* Your task *
Would you restate the full listing word for word and omit its pictures?

* Exercise inputs *
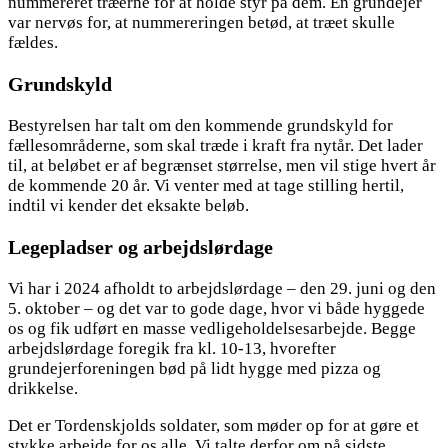
nummereret træerne for at holde styr på dem. En grundejer
var nervøs for, at nummereringen betød, at træet skulle
fældes.
Grundskyld
Bestyrelsen har talt om den kommende grundskyld for
fællesområderne, som skal træde i kraft fra nytår. Det lader
til, at beløbet er af begrænset størrelse, men vil stige hvert år
de kommende 20 år. Vi venter med at tage stilling hertil,
indtil vi kender det eksakte beløb.
Legepladser og arbejdslørdage
Vi har i 2024 afholdt to arbejdslørdage – den 29. juni og den
5. oktober – og det var to gode dage, hvor vi både hyggede
os og fik udført en masse vedligeholdelsesarbejde. Begge
arbejdslørdage foregik fra kl. 10-13, hvorefter
grundejerforeningen bød på lidt hygge med pizza og
drikkelse.
Det er Tordenskjolds soldater, som møder op for at gøre et
stykke arbejde for os alle. Vi talte derfor om på sidste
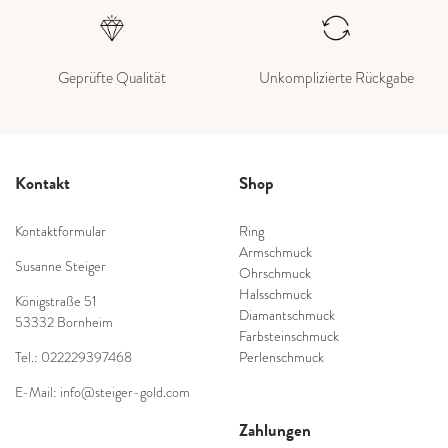
Geprüfte Qualität
Unkomplizierte Rückgabe
Kontakt
Shop
Kontaktformular
Ring
Armschmuck
Susanne Steiger
Ohrschmuck
Halsschmuck
Königstraße 51
Diamantschmuck
53332 Bornheim
Farbsteinschmuck
Tel.: 022229397468
Perlenschmuck
E-Mail: info@steiger-gold.com
Zahlungen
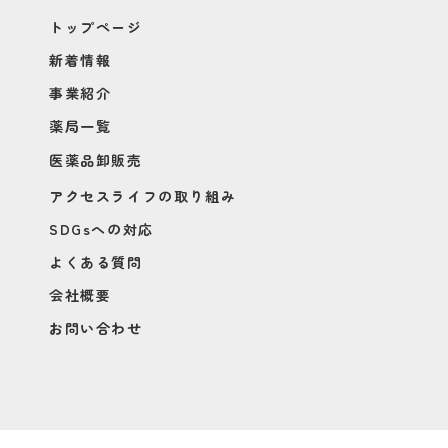
トップページ
新着情報
事業紹介
薬局一覧
医薬品卸販売
アクセスライフの取り組み
SDGsへの対応
よくある質問
会社概要
お問い合わせ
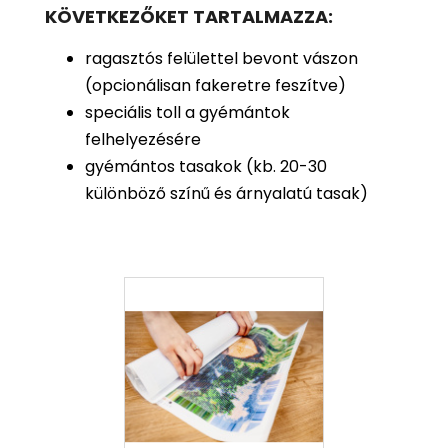
KÖVETKEZŐKET TARTALMAZZA:
ragasztós felülettel bevont vászon
(opcionálisan fakeretre feszítve)
speciális toll a gyémántok
felhelyezésére
gyémántos tasakok (kb. 20-30
különböző színű és árnyalatú tasak)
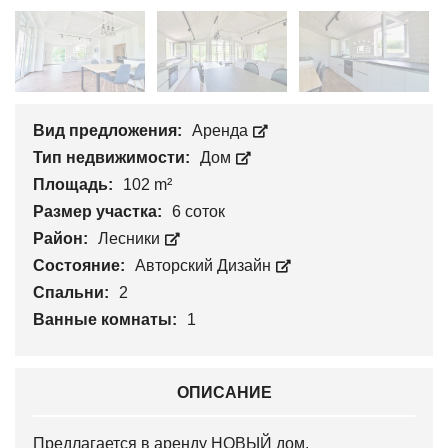
Вид предложения:
Аренда
Тип недвижимости:
Дом
Площадь:
102 m²
Размер участка:
6 соток
Район:
Лесники
Состояние:
Авторский Дизайн
Спальни:
2
Ванные комнаты:
1
ОПИСАНИЕ
Предлагается в аренду НОВЫЙ дом,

* Result for this exercise *
nummereret træerne for at holde styr på dem. En grundejer
var nervøs for, at nummereringen betød, at træet skulle
fældes.
Grundskyld
Bestyrelsen har talt om den kommende grundskyld for
fællesområderne, som skal træde i kraft fra nytår. Det lader
til, at beløbet er af begrænset størrelse, men vil stige hvert år
de kommende 20 år. Vi venter med at tage stilling hertil,
indtil vi kender det eksakte beløb.
Legepladser og arbejdslørdage
Vi har i 2024 afholdt to arbejdslørdage – den 29. juni og den
5. oktober – og det var to gode dage, hvor vi både hyggede
os og fik udført en masse vedligeholdelsesarbejde. Begge
arbejdslørdage foregik fra kl. 10-13, hvorefter
grundejerforeningen bød på lidt hygge med pizza og
drikkelse.
Det er Tordenskjolds soldater, som møder op for at gøre et
stykke arbejde for os alle. Vi talte derfor om på sidste
Geprüfte Qualität
Unkomplizierte Rückgabe
Kontakt
Shop
Kontaktformular
Ring
Armschmuck
Susanne Steiger
Ohrschmuck
Halsschmuck
Königstraße 51
Diamantschmuck
53332 Bornheim
Farbsteinschmuck
Tel.: 022229397468
Perlenschmuck
E-Mail: info@steiger-gold.com
Zahlungen
トップページ
新着情報
事業紹介
薬局一覧
医薬品卸販売
アクセスライフの取り組み
SDGsへの対応
よくある質問
会社概要
お問い合わせ
KÖVETKEZŐKET TARTALMAZZA:
ragasztós felülettel bevont vászon
(opcionálisan fakeretre feszítve)
speciális toll a gyémántok
felhelyezésére
gyémántos tasakok (kb. 20-30
különböző színű és árnyalatú tasak)
Вид предложения:
Аренда
Тип недвижимости:
Дом
Площадь:
102 m²
Размер участка:
6 соток
Район:
Лесники
Состояние:
Авторский Дизайн
Спальни:
2
Ванные комнаты:
1
ОПИСАНИЕ
Предлагается в аренду НОВЫЙ дом,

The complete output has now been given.